*** Opening of Document section ***

What if, instead, you were given the challenge: “How many rectangles can you make that have an area of 24 feet?”  Instead of applying a formula, your work now is to think about what it takes to to get an area of 24 feet.  You might come up with a rectangle that is six feet wide and four feet long, but your peer might come up with a rectangle that is one foot wide and 24 feet long.  Instead of just regurgitating a formula, and working to get the right answer, you and your peers are starting a process of thinking about the patterns involved in figuring out the area of a shape.  Where your imagination stops, your peers’ imaginations continue and together, you are on your way to deriving the formula A = L x W and playing with the essential elements that make up an area.  You are developing a conceptual understanding of area. 

Why is this approach so revolutionary?  The US has a long-time habit of teaching mathematics procedurally, i.e. a teacher says, “Here is the formula, this is how you solve this type of problem. Now do these 25 problems.” What is expected with this type of approach is speed and accuracy.  What we have realized is that while some thrive under this approach, many students do not – which leads many students to the conclusion that they “just aren’t good at math.”  What we have also realized is that it is possible, when procedure is the emphasis, to do math and even be “good at it” but to not have conceptual understanding of the mathematics one is doing. We have learned that in classrooms where the “right answer” is favored, the learning is often limited because once the right answer is shared, discussion and sense-making stop.  Whereas, teaching for conceptual understanding focuses on the meaning making the learners are doing.

*** Close of Document section ***

Assignment 1 =>
According to the passage on teaching math, what does the procedural approach expect from students?

*** Opening of Listed entries ***

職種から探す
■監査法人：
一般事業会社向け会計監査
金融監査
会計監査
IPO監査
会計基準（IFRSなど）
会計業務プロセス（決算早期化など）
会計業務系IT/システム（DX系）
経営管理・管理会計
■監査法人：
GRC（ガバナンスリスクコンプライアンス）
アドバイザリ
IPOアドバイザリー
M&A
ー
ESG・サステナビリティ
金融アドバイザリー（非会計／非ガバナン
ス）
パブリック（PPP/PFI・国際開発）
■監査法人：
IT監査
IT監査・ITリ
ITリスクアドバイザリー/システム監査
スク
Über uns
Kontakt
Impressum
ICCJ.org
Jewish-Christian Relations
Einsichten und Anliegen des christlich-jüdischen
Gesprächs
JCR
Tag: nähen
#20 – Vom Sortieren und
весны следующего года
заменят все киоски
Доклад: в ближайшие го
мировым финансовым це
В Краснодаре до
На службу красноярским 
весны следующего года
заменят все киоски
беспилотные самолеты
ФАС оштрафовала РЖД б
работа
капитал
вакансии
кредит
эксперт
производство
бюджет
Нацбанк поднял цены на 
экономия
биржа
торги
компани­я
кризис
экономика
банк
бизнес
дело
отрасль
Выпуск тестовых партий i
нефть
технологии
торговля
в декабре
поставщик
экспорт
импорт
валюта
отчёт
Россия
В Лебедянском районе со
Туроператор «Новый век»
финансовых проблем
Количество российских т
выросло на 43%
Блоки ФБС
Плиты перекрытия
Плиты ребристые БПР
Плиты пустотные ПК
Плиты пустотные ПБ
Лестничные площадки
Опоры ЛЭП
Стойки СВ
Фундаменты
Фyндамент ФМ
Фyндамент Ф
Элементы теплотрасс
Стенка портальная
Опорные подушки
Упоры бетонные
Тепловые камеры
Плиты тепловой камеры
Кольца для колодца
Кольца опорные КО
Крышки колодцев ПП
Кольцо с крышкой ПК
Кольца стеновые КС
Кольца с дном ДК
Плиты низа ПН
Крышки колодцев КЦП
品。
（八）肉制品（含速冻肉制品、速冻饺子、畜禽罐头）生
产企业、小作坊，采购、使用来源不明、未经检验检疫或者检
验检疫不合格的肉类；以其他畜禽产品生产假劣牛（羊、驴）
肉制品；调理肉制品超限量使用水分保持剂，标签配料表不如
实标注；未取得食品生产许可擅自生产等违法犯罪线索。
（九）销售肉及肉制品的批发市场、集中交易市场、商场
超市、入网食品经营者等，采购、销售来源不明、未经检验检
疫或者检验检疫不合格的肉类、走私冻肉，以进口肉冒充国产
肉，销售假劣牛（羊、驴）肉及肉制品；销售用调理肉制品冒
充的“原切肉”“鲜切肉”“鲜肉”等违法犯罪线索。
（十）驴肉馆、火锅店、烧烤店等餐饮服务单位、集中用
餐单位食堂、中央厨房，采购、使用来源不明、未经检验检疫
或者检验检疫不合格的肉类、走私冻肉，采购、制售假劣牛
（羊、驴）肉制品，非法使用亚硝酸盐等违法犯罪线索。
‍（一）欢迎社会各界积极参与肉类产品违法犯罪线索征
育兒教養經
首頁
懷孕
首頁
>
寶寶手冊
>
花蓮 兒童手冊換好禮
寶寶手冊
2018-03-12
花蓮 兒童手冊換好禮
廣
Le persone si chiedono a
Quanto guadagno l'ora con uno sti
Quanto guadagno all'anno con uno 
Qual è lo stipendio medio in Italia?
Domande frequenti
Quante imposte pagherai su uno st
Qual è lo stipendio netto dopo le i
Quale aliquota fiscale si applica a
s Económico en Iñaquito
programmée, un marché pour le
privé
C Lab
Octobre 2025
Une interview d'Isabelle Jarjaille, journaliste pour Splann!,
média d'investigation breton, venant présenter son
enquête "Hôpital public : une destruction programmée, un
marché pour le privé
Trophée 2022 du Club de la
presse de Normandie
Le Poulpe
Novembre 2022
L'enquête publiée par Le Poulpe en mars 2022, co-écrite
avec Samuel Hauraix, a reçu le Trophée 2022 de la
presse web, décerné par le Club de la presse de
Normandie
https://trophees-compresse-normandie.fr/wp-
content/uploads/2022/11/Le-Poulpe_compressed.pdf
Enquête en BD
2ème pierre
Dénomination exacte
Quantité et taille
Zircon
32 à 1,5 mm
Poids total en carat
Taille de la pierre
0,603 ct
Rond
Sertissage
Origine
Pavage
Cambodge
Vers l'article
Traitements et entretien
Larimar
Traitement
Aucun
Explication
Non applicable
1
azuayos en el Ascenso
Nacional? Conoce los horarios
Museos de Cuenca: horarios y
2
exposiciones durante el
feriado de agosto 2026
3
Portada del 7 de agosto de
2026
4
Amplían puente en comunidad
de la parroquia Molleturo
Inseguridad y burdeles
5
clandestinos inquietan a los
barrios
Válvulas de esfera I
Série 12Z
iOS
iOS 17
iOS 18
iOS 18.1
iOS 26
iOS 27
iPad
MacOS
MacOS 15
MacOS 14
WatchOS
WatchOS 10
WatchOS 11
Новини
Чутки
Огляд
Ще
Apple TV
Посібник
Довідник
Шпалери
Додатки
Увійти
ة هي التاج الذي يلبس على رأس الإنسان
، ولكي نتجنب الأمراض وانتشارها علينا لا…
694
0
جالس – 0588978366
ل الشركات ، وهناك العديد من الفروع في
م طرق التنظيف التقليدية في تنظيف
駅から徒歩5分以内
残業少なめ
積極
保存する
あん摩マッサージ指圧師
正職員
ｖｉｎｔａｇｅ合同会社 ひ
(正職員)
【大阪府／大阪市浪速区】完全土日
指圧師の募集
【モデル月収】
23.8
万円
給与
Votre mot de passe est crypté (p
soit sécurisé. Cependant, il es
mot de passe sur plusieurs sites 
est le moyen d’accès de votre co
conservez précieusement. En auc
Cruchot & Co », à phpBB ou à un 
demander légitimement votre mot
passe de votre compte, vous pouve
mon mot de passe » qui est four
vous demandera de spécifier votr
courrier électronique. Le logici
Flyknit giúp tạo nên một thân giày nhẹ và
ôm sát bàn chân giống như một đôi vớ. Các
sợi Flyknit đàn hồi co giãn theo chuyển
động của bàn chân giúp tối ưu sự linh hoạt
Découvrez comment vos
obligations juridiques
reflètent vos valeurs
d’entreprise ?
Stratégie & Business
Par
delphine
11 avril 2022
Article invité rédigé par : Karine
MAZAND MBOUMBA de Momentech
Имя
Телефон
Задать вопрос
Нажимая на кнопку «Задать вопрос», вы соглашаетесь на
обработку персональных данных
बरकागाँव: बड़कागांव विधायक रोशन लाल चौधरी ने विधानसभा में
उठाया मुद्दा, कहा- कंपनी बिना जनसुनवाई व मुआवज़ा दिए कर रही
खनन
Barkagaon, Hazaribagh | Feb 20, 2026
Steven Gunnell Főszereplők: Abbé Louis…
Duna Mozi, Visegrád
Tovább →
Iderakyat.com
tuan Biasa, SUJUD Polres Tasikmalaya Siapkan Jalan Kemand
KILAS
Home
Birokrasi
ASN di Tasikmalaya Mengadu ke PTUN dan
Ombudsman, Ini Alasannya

*** Close of Listed entries ***

Assignment 2 =>
Please rewrite the rows as a Markdown table with the columns Nr and Line, from the start of the rows up to and including the line with "Quale aliquota fiscale si applica a", leaving out blank lines.

Answer space 1 =>
Speed and accuracy.

Answer space 2 =>
| Nr | Line |
|---|---|
| 1 | 職種から探す |
| 2 | ■監査法人： |
| 3 | 一般事業会社向け会計監査 |
| 4 | 金融監査 |
| 5 | 会計監査 |
| 6 | IPO監査 |
| 7 | 会計基準（IFRSなど） |
| 8 | 会計業務プロセス（決算早期化など） |
| 9 | 会計業務系IT/システム（DX系） |
| 10 | 経営管理・管理会計 |
| 11 | ■監査法人： |
| 12 | GRC（ガバナンスリスクコンプライアンス） |
| 13 | アドバイザリ |
| 14 | IPOアドバイザリー |
| 15 | M&A |
| 16 | ー |
| 17 | ESG・サステナビリティ |
| 18 | 金融アドバイザリー（非会計／非ガバナン |
| 19 | ス） |
| 20 | パブリック（PPP/PFI・国際開発） |
| 21 | ■監査法人： |
| 22 | IT監査 |
| 23 | IT監査・ITリ |
| 24 | ITリスクアドバイザリー/システム監査 |
| 25 | スク |
| 26 | Über uns |
| 27 | Kontakt |
| 28 | Impressum |
| 29 | ICCJ.org |
| 30 | Jewish-Christian Relations |
| 31 | Einsichten und Anliegen des christlich-jüdischen |
| 32 | Gesprächs |
| 33 | JCR |
| 34 | Tag: nähen |
| 35 | #20 – Vom Sortieren und |
| 36 | весны следующего года |
| 37 | заменят все киоски |
| 38 | Доклад: в ближайшие го |
| 39 | мировым финансовым це |
| 40 | В Краснодаре до |
| 41 | На службу красноярским  |
| 42 | весны следующего года |
| 43 | заменят все киоски |
| 44 | беспилотные самолеты |
| 45 | ФАС оштрафовала РЖД б |
| 46 | работа |
| 47 | капитал |
| 48 | вакансии |
| 49 | кредит |
| 50 | эксперт |
| 51 | производство |
| 52 | бюджет |
| 53 | Нацбанк поднял цены на  |
| 54 | экономия |
| 55 | биржа |
| 56 | торги |
| 57 | компани­я |
| 58 | кризис |
| 59 | экономика |
| 60 | банк |
| 61 | бизнес |
| 62 | дело |
| 63 | отрасль |
| 64 | Выпуск тестовых партий i |
| 65 | нефть |
| 66 | технологии |
| 67 | торговля |
| 68 | в декабре |
| 69 | поставщик |
| 70 | экспорт |
| 71 | импорт |
| 72 | валюта |
| 73 | отчёт |
| 74 | Россия |
| 75 | В Лебедянском районе со |
| 76 | Туроператор «Новый век» |
| 77 | финансовых проблем |
| 78 | Количество российских т |
| 79 | выросло на 43% |
| 80 | Блоки ФБС |
| 81 | Плиты перекрытия |
| 82 | Плиты ребристые БПР |
| 83 | Плиты пустотные ПК |
| 84 | Плиты пустотные ПБ |
| 85 | Лестничные площадки |
| 86 | Опоры ЛЭП |
| 87 | Стойки СВ |
| 88 | Фундаменты |
| 89 | Фyндамент ФМ |
| 90 | Фyндамент Ф |
| 91 | Элементы теплотрасс |
| 92 | Стенка портальная |
| 93 | Опорные подушки |
| 94 | Упоры бетонные |
| 95 | Тепловые камеры |
| 96 | Плиты тепловой камеры |
| 97 | Кольца для колодца |
| 98 | Кольца опорные КО |
| 99 | Крышки колодцев ПП |
| 100 | Кольцо с крышкой ПК |
| 101 | Кольца стеновые КС |
| 102 | Кольца с дном ДК |
| 103 | Плиты низа ПН |
| 104 | Крышки колодцев КЦП |
| 105 | 品。 |
| 106 | （八）肉制品（含速冻肉制品、速冻饺子、畜禽罐头）生 |
| 107 | 产企业、小作坊，采购、使用来源不明、未经检验检疫或者检 |
| 108 | 验检疫不合格的肉类；以其他畜禽产品生产假劣牛（羊、驴） |
| 109 | 肉制品；调理肉制品超限量使用水分保持剂，标签配料表不如 |
| 110 | 实标注；未取得食品生产许可擅自生产等违法犯罪线索。 |
| 111 | （九）销售肉及肉制品的批发市场、集中交易市场、商场 |
| 112 | 超市、入网食品经营者等，采购、销售来源不明、未经检验检 |
| 113 | 疫或者检验检疫不合格的肉类、走私冻肉，以进口肉冒充国产 |
| 114 | 肉，销售假劣牛（羊、驴）肉及肉制品；销售用调理肉制品冒 |
| 115 | 充的“原切肉”“鲜切肉”“鲜肉”等违法犯罪线索。 |
| 116 | （十）驴肉馆、火锅店、烧烤店等餐饮服务单位、集中用 |
| 117 | 餐单位食堂、中央厨房，采购、使用来源不明、未经检验检疫 |
| 118 | 或者检验检疫不合格的肉类、走私冻肉，采购、制售假劣牛 |
| 119 | （羊、驴）肉制品，非法使用亚硝酸盐等违法犯罪线索。 |
| 120 | ‍（一）欢迎社会各界积极参与肉类产品违法犯罪线索征 |
| 121 | 育兒教養經 |
| 122 | 首頁 |
| 123 | 懷孕 |
| 124 | 首頁 |
| 125 | > |
| 126 | 寶寶手冊 |
| 127 | > |
| 128 | 花蓮 兒童手冊換好禮 |
| 129 | 寶寶手冊 |
| 130 | 2018-03-12 |
| 131 | 花蓮 兒童手冊換好禮 |
| 132 | 廣 |
| 133 | Le persone si chiedono a |
| 134 | Quanto guadagno l'ora con uno sti |
| 135 | Quanto guadagno all'anno con uno  |
| 136 | Qual è lo stipendio medio in Italia? |
| 137 | Domande frequenti |
| 138 | Quante imposte pagherai su uno st |
| 139 | Qual è lo stipendio netto dopo le i |
| 140 | Quale aliquota fiscale si applica a |